# [2014 Thread] Using Wyndham Points to rent out vacations for others?



## Richardsdeals (Oct 18, 2014)

1) Can you use your Wyndham points to rent out vacations for others?  Is there any regulation against this?

2) If you were to rent out your points, at point do you need to worry about taxes and records?  How would you calculate "profit"?

3) Have any of you had good or bad experiences buying contracts with the purpose of using them to rent to others?


----------



## ronparise (Oct 18, 2014)

Richardsdeals said:


> 1) Can you use your Wyndham points to rent out vacations for others?  Is there any regulation against this?
> 
> 2) If you were to rent out your points, at point do you need to worry about taxes and records?  How would you calculate "profit"?
> 
> 3) Have any of you had good or bad experiences buying contracts with the purpose of using them to rent to others?



1) yes you can make reservations and rent to others. There is a line in the owners directory that would seem to prohibit commercial renting. But at least for now it's not being enforced. In the past Wyndham enacted several new policies intended to make it more difficult and more expensive. But renting still happens

2) business records are kept for two reasons . One is to help you the business owner understand what's working and to enable you to make good decisions.  And two to satisfy the IRS. How are you going to know how much tax to pay without good records. When you decide to keep good records is between you and the IRS. To be on the right side of the law you need to declare all income even if you have offsetting expenses

3) there are several of us here that can speak about our success. But probably more that will talk about the difficulties. If you approach this as a hobby; that's one thing. But if you come at it as a business, you should know that it's a high volume, low margin business. You need to do a lot to make any significant money. 

By the way most of us that do this seriously are either gold or platinum VIP owners or work for VIP owners managing their accounts. Also most of the success stories are told by folks that specialize. I've had people sell me their La Belle Maison contracts rather than compete with me in New Orleans.


----------



## chapjim (Oct 20, 2014)

*!*

A few tips from a smaller operator than Ron.  I only have about 4.5 million Wyndham points plus about fifteen fixed or floating weeks outside the Wyndham system (about half of those in New Orleans, a place I know what it means to miss).

1.  Running a rental business takes time!!  Ron is in the real estate business so this is just another line for him.  I manage military sales to a country in South Asia in a secure government agency.  Of necessity, I conduct almost all my rental business at home in the evening and on weekends, the exception being some emails or calls on my mobile phone when I step outside the agency.  Making reservations, managing rental listings, returning emails and calls, keeping the books is an enormous investment of time.

____

Written request:
Answer these questions from the forum thread on renting out Wyndham points:
(a) How does ronparise describe the business in terms of volume and margin?
(b) Which VIP owner levels does ronparise say most serious renters hold?
(c) About how many Wyndham points does chapjim report owning?

Data excerpt:

____

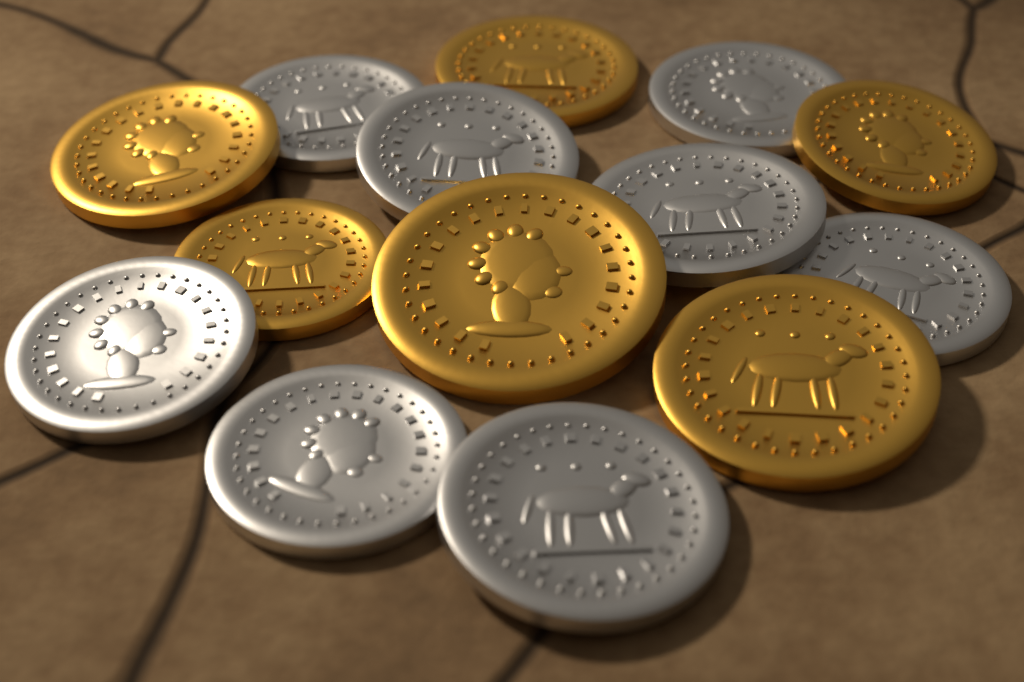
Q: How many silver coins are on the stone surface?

____

Exercise response:
(a) It is a high volume, low margin business.
(b) Gold or platinum.
(c) About 4.5 million.